In the essay about a trip to Ethiopia, which language is named as the father's language?

*PASSAGE TO READ*:
··········

I once convinced a Tunisian guard I was Tunisian to avoid a foreigner’s fee at a museum. All it took was sunglasses to hide my hazel eyes and a Tunisian friend to, eh, explain that I was deaf.
In Cambodia, I put my brown arm up to a dark-skinned girl’s arm when she obsessed over my friends’ lighter skin because she believed white American skin was ideal. When she noticed our similar skin tones, it put her more at ease — that is until she discovered my unusual poufy hair.
So going to Ethiopia, my father’s home, should be easy, I told myself in January before I embarked on a three-week father-daughter trip. I’m quick to find common ground no matter where I am, and these people are half my heritage.
Accordingly, half of everyone I interacted with assumed I spoke Amharic, the official language, or Tigrinya, my father’s language. The other half could tell a mile away that I was American. It must have been my marvel-glazed eyes.
All I had imagined about Ethiopia was coming to life, and I’d been imagining for a long time: the mountains, the food, the ancient rock-hewn churches and, of course, the coffee — Ethiopia’s gift to the world.
I also often wondered about my father’s only sister and her nine children. I had only overheard her and my father talk in the familiar tones of Tigrinya some nights when she happened to travel from their rural birthplace of Adeba to somewhere with a phone.
He came to the U.S. in 1978 at the age of 29 and didn’t see her again until his 61st birthday in 2010. He told my sister and me many stories and lessons his grandfather imparted to him after he was orphaned at age 10.
But more importantly, he told us of God’s faithfulness to him throughout his childhood years of loneliness and adult years in the Dergue, the socialist movement that imprisoned and executed thousands without trial in the 1970s and ‘80s.
Growing up, our most treasured treat was going to Northern Virginia to pick up a week’s supply of Ethiopian food from the region’s numerous markets and restaurants. (Richmond’s two Ethiopian restaurants certainly played a factor in my decision to move here a year ago.)

··········

*DATASET CONTENT*:
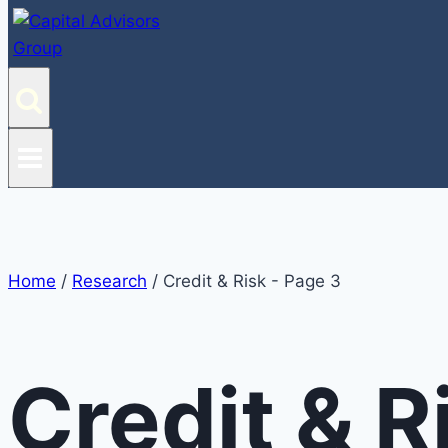
Home
/
Research
/
Credit & Risk
- Page 3
Credit & R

··········

*ANSWER SECTION*: Tigrinya